═══ Text extract ═══

Re: [PATCH 1/5] KVM: x86: Remove VMX support for virtualizing guest MTRR memtypes

From: Dongli Zhang
Date: Thu Mar 14 2024 - 06:31:41 EST




On 3/12/24 10:08, Sean Christopherson wrote:
> On Mon, Mar 11, 2024, Dongli Zhang wrote:
>>
>>
>> On 3/8/24 17:09, Sean Christopherson wrote:
>>> Remove KVM's support for virtualizing guest MTRR memtypes, as full MTRR
>>> adds no value, negatively impacts guest performance, and is a maintenance
>>> burden due to it's complexity and oddities.
>>>
>>> KVM's approach to virtualizating MTRRs make no sense, at all. KVM *only*
>>> honors guest MTRR memtypes if EPT is enabled *and* the guest has a device
>>> that may perform non-coherent DMA access. From a hardware virtualization
>>> perspective of guest MTRRs, there is _nothing_ special about EPT. Legacy
>>> shadowing paging doesn't magically account for guest MTRRs, nor does NPT.
>>
>> [snip]
>>
>>>
>>> -bool __kvm_mmu_honors_guest_mtrrs(bool vm_has_noncoherent_dma)
>>> +bool kvm_mmu_may_ignore_guest_pat(void)
>>> {
>>> /*
>>> - * If host MTRRs are ignored (shadow_memtype_mask is non-zero), and the
>>> - * VM has non-coherent DMA (DMA doesn't snoop CPU caches), KVM's ABI is
>>> - * to honor the memtype from the guest's MTRRs so that guest accesses
>>> - * to memory that is DMA'd aren't cached against the guest's wishes.

═══

Challenge A — In the listing, switch "pixels" to "px" in the lines from the one containing "Document page, 1500x845 pixels." through the one containing "text_box Linkerd is", with no other changes, and return only those lines.
The patch email above and the listing that follows were taken from separate, unrelated sources.

═══ Stored rows ═══

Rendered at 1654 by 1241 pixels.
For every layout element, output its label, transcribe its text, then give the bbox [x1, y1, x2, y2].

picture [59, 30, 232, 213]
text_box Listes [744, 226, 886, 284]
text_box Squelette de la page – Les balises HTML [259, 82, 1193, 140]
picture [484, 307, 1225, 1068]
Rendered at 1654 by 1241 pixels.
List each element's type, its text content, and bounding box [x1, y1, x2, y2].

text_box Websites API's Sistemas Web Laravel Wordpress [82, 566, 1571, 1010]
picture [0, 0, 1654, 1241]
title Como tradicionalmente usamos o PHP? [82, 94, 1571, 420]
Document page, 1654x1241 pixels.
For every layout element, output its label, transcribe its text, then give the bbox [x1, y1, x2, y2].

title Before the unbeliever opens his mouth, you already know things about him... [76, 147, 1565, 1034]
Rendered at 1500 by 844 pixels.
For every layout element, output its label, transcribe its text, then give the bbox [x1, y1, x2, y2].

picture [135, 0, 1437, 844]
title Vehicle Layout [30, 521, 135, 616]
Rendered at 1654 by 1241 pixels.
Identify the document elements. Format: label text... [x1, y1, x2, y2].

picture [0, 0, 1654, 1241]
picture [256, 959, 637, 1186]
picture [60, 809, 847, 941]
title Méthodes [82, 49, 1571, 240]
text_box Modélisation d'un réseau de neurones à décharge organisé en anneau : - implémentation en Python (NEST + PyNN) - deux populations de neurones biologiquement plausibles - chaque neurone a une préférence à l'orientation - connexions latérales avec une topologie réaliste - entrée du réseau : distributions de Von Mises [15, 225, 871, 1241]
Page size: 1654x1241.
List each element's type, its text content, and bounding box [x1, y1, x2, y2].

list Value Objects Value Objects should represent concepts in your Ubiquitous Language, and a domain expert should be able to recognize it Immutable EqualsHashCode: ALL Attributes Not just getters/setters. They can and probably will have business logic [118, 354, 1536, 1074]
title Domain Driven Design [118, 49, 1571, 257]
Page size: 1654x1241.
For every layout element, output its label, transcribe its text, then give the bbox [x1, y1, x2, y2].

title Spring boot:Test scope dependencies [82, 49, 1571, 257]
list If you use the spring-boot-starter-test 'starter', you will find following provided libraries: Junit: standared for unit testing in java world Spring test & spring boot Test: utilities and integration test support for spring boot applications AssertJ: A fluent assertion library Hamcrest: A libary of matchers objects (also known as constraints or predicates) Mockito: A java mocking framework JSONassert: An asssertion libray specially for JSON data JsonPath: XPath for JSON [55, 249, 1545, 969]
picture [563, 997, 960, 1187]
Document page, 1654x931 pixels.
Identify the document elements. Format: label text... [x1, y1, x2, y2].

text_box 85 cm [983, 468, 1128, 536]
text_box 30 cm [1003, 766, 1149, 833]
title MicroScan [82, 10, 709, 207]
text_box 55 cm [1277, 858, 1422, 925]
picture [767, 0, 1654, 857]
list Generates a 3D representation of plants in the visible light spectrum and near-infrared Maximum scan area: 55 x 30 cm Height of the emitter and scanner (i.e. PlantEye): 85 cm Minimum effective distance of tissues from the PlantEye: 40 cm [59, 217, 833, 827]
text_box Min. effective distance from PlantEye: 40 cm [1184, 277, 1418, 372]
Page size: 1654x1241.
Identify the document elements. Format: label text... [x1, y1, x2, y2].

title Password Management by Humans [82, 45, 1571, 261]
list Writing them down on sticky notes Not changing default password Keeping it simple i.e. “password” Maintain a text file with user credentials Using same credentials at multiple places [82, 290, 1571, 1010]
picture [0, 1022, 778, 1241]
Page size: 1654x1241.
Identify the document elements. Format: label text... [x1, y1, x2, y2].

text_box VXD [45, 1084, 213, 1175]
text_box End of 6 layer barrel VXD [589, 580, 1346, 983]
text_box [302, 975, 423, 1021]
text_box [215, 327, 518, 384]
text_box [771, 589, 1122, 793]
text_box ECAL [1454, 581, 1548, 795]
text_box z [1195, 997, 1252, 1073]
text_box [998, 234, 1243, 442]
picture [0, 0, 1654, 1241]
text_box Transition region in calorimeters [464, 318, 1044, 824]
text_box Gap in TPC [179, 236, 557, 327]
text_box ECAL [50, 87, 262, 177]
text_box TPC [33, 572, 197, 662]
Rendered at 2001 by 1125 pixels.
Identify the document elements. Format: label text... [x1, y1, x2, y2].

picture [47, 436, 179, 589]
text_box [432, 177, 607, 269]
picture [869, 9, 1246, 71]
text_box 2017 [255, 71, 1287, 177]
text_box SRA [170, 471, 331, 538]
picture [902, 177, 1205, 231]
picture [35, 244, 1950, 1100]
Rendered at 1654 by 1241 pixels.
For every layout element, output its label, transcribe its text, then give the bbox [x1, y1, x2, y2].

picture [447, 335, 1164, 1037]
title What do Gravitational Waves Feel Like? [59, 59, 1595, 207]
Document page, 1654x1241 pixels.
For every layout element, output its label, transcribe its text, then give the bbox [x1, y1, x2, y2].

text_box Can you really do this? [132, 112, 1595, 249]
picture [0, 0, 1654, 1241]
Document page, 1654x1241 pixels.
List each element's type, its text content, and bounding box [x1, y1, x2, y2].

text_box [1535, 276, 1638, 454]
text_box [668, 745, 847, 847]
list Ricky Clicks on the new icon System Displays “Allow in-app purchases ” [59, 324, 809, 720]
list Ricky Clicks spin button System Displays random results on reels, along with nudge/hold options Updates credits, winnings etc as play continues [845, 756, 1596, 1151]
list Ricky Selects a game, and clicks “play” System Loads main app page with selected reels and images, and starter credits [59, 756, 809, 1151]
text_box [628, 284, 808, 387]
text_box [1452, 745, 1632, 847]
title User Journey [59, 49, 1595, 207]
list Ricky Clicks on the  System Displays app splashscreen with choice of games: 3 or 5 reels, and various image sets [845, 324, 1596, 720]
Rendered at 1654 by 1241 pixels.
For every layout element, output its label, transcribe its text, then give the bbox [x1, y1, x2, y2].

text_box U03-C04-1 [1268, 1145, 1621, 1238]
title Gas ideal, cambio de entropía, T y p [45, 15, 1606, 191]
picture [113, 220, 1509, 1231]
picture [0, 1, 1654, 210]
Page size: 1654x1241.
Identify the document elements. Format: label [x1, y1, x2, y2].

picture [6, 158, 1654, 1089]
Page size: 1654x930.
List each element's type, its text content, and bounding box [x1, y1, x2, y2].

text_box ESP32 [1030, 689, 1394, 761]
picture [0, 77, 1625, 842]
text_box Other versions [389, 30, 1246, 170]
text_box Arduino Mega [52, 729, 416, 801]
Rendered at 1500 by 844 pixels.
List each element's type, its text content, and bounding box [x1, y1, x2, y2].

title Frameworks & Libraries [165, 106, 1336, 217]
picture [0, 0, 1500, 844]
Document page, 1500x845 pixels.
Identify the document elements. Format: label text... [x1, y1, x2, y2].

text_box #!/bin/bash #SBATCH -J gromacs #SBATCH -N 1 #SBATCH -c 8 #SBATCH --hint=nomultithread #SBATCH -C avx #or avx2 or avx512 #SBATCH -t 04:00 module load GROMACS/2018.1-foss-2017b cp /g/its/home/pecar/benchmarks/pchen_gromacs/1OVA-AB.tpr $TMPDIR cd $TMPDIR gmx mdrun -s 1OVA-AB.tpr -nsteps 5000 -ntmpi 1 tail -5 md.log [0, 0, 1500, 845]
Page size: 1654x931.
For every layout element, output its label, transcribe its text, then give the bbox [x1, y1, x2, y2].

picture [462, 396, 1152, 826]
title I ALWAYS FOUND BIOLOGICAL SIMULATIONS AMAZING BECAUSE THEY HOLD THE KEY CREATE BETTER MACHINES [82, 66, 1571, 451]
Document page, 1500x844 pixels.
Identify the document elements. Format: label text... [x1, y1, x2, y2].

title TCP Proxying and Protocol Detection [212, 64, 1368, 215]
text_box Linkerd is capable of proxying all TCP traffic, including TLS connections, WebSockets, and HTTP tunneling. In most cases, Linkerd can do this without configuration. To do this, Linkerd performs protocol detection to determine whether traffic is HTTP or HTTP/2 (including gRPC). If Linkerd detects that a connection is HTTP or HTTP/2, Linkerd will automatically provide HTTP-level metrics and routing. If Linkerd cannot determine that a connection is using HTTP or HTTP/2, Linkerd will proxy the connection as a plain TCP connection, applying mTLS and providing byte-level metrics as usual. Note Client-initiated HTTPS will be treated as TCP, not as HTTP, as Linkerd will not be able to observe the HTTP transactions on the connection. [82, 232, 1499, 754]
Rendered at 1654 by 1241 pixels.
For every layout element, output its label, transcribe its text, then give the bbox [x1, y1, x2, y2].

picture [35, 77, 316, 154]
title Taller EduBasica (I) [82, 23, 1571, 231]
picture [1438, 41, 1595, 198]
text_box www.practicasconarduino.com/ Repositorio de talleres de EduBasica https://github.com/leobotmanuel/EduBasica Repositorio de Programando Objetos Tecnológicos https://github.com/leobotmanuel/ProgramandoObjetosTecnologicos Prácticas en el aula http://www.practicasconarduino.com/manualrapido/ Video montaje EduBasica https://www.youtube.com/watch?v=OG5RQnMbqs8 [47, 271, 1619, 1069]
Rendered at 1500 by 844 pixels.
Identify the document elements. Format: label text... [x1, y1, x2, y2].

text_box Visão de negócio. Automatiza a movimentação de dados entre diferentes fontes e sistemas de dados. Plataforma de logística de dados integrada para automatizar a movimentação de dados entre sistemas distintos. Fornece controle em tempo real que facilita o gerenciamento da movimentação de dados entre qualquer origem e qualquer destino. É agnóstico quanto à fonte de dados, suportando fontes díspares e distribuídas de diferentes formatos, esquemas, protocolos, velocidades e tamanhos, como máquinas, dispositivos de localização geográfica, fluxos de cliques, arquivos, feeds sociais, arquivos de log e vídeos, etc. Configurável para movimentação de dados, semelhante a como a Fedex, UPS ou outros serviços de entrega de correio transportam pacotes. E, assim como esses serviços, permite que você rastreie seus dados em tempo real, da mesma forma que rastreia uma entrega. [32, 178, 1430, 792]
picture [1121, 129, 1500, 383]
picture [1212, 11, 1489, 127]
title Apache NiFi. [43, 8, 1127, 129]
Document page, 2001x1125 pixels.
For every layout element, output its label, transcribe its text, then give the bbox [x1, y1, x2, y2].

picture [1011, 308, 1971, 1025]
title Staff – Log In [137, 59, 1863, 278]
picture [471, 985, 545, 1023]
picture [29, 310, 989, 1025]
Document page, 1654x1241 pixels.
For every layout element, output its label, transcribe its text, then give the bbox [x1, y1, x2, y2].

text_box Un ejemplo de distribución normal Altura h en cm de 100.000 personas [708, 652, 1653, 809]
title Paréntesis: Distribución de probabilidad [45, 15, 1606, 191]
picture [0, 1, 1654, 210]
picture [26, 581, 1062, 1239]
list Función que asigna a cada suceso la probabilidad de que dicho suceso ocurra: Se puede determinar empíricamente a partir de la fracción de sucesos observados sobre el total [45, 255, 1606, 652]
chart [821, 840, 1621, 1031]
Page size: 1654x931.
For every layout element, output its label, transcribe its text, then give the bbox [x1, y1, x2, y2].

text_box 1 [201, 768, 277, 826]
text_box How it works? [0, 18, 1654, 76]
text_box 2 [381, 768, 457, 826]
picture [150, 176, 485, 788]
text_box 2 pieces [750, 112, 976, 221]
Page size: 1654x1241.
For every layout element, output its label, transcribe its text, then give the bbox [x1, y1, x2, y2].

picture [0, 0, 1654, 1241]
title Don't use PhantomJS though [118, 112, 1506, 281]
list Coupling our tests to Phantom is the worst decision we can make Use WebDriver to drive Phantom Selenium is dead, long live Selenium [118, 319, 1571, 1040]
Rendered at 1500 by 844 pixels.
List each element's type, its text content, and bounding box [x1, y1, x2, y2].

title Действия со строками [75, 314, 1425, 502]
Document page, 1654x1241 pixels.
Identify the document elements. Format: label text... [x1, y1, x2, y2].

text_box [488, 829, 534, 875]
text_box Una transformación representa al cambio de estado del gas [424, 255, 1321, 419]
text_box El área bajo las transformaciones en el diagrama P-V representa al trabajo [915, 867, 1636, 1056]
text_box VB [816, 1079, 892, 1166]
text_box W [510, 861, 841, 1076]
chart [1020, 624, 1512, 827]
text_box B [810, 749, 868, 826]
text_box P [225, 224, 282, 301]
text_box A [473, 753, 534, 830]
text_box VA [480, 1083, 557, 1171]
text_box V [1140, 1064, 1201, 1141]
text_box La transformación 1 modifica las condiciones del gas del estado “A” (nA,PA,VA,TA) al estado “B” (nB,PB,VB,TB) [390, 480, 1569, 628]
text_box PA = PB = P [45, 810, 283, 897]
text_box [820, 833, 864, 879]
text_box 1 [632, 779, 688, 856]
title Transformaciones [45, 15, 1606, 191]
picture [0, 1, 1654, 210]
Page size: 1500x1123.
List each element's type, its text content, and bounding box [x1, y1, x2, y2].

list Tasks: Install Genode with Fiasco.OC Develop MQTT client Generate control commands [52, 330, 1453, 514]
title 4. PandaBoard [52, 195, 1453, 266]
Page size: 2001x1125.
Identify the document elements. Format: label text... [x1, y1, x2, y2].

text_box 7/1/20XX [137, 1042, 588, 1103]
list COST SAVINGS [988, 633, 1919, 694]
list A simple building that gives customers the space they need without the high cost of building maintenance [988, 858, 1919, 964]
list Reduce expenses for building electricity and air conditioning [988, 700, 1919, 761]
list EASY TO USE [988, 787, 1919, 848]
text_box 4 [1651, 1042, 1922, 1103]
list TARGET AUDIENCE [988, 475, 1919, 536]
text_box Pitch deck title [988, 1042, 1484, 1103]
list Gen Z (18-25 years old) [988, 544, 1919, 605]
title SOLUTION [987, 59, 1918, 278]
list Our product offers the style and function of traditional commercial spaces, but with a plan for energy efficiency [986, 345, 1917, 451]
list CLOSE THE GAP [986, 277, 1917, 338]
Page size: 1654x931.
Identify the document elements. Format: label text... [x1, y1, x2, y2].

═══

Challenge B — What reasons does the KVM patch reply give for removing support for virtualizing guest MTRR memtypes?

Complete output A —
Document page, 1500x845 px.
Identify the document elements. Format: label text... [x1, y1, x2, y2].

text_box #!/bin/bash #SBATCH -J gromacs #SBATCH -N 1 #SBATCH -c 8 #SBATCH --hint=nomultithread #SBATCH -C avx #or avx2 or avx512 #SBATCH -t 04:00 module load GROMACS/2018.1-foss-2017b cp /g/its/home/pecar/benchmarks/pchen_gromacs/1OVA-AB.tpr $TMPDIR cd $TMPDIR gmx mdrun -s 1OVA-AB.tpr -nsteps 5000 -ntmpi 1 tail -5 md.log [0, 0, 1500, 845]
Page size: 1654x931.
For every layout element, output its label, transcribe its text, then give the bbox [x1, y1, x2, y2].

picture [462, 396, 1152, 826]
title I ALWAYS FOUND BIOLOGICAL SIMULATIONS AMAZING BECAUSE THEY HOLD THE KEY CREATE BETTER MACHINES [82, 66, 1571, 451]
Document page, 1500x844 px.
Identify the document elements. Format: label text... [x1, y1, x2, y2].

title TCP Proxying and Protocol Detection [212, 64, 1368, 215]
text_box Linkerd is capable of proxying all TCP traffic, including TLS connections, WebSockets, and HTTP tunneling. In most cases, Linkerd can do this without configuration. To do this, Linkerd performs protocol detection to determine whether traffic is HTTP or HTTP/2 (including gRPC). If Linkerd detects that a connection is HTTP or HTTP/2, Linkerd will automatically provide HTTP-level metrics and routing. If Linkerd cannot determine that a connection is using HTTP or HTTP/2, Linkerd will proxy the connection as a plain TCP connection, applying mTLS and providing byte-level metrics as usual. Note Client-initiated HTTPS will be treated as TCP, not as HTTP, as Linkerd will not be able to observe the HTTP transactions on the connection. [82, 232, 1499, 754]

Complete output B — Full MTRR virtualization adds no value and hurts guest performance. It is also a maintenance burden because of its complexity and oddities.